=== Document section ===
------------------------
Prior vaccination promotes early activation of memory T cells and enhances immune responses during SARS-CoV-2 breakthrough infection
Journal Article Review about how Prior vaccination enhances immune responses
By John L Elliott MS
This journal article explores why getting vaccinated decreases mortality. It is a study about how prior vaccinations enhances immune responses. Here is the opening sentence of the Abstract. “Severe acute respiratory syndrome coronavirus 2 (SARS-CoV-2) infection of vaccinated individuals is increasingly common but rarely results in severe disease, likely due to the enhanced potency and accelerated kinetics of memory immune responses”. So lets decode this from science journal talk.
What it means is the more vaccinations you get the less likely you are to have severe reactions from being exposed. From personal experience, I have seen this with my tetanus shots and when I was re vaccinated with Smallpox in 1954, 1968 and 1974.
What this study does is prove this hypothesis for SARS-CoV-2 variants with evidence based medicine and statistics.
Now for the Goodies
The Method used
Measurement of Memory B and T cells are capable of robust recall responses following booster vaccination, supporting the functional nature of mRNA vaccine-induced immune memory are measured. These cells were measured by Flow Cytometry and 46 people were used in the study. (That means they had statistical significant group).
Flow Cytometry was used to measure
Samples were acquired on a BD Symphony A5 instrument using FACSDiva software v8.0.1. Standardized SPHERO rainbow beads (Spherotech) were used to track and adjust photomultiplier tubes over time. UltraComp eBeads (Thermo Fisher Scientific) were used for compensation. Up to 5 × 106 cells were acquired per sample. Data were analyzed using FlowJo v10 (BD Bioscience) or OMIQ.
In a nice Graph
Prior vaccination promoted a coordinated spike-specific recall response during SARS-CoV-2 infection marked by increases in neutralizing antibodies, activated memory B cells and activated CD8 T cells compared to unvaccinated individuals.
------------------------
(Dataset entries)
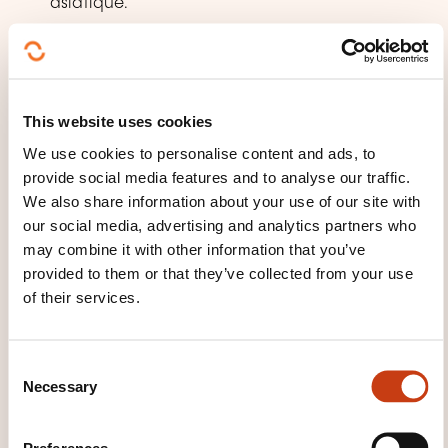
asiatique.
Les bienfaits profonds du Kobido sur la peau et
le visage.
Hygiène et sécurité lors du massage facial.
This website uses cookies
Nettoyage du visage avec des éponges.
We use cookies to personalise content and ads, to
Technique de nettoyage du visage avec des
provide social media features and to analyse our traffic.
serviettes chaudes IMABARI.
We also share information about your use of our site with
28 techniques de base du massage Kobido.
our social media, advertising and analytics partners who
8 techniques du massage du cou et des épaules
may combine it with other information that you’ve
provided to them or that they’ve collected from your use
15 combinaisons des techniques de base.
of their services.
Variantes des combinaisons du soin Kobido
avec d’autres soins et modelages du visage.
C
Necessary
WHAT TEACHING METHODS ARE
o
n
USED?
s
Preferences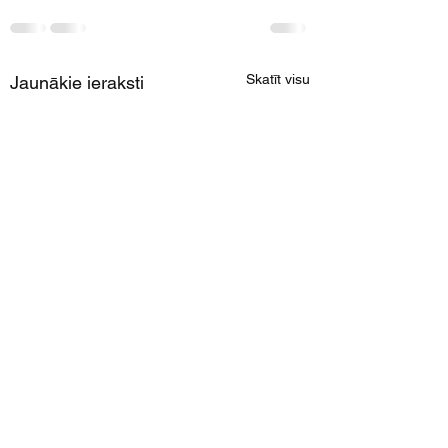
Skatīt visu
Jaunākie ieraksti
------------------------
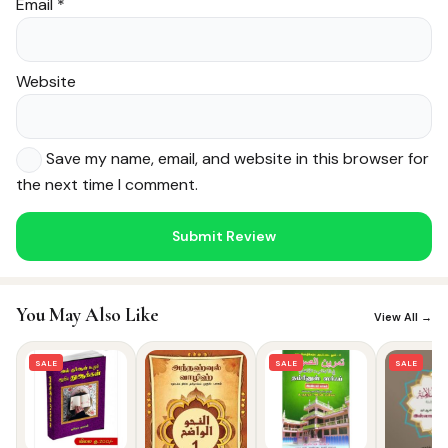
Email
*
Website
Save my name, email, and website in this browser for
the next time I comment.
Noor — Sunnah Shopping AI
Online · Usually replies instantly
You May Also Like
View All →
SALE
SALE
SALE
------------------------
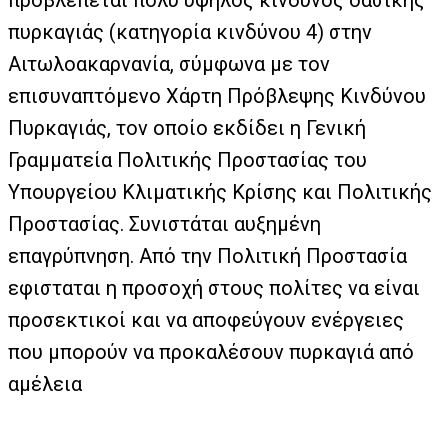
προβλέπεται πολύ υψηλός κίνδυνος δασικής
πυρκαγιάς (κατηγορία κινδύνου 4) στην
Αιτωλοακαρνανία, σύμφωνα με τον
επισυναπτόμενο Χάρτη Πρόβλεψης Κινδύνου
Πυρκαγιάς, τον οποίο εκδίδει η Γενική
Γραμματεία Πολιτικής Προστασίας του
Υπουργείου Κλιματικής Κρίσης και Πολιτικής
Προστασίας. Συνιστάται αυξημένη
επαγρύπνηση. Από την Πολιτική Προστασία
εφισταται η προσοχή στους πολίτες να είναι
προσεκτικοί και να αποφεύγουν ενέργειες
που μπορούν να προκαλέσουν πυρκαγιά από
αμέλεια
------------------------
=== Assignment 1 ===
Answer these questions about the vaccination review.
(a) How many people were used in the study?
(b) On what instrument were the samples acquired?
(c) In which years was the writer re-vaccinated with smallpox?
=== Assignment 2 ===
Write out the passage of the vaccination review between "Prior vaccination promotes" and "science journal talk.", inclusive.

=== Answer 1 ===
(a) 46 people.
(b) A BD Symphony A5 instrument, using FACSDiva software v8.0.1.
(c) 1954, 1968 and 1974.

=== Answer 2 ===
Prior vaccination promotes early activation of memory T cells and enhances immune responses during SARS-CoV-2 breakthrough infection
Journal Article Review about how Prior vaccination enhances immune responses
By John L Elliott MS
This journal article explores why getting vaccinated decreases mortality. It is a study about how prior vaccinations enhances immune responses. Here is the opening sentence of the Abstract. “Severe acute respiratory syndrome coronavirus 2 (SARS-CoV-2) infection of vaccinated individuals is increasingly common but rarely results in severe disease, likely due to the enhanced potency and accelerated kinetics of memory immune responses”. So lets decode this from science journal talk.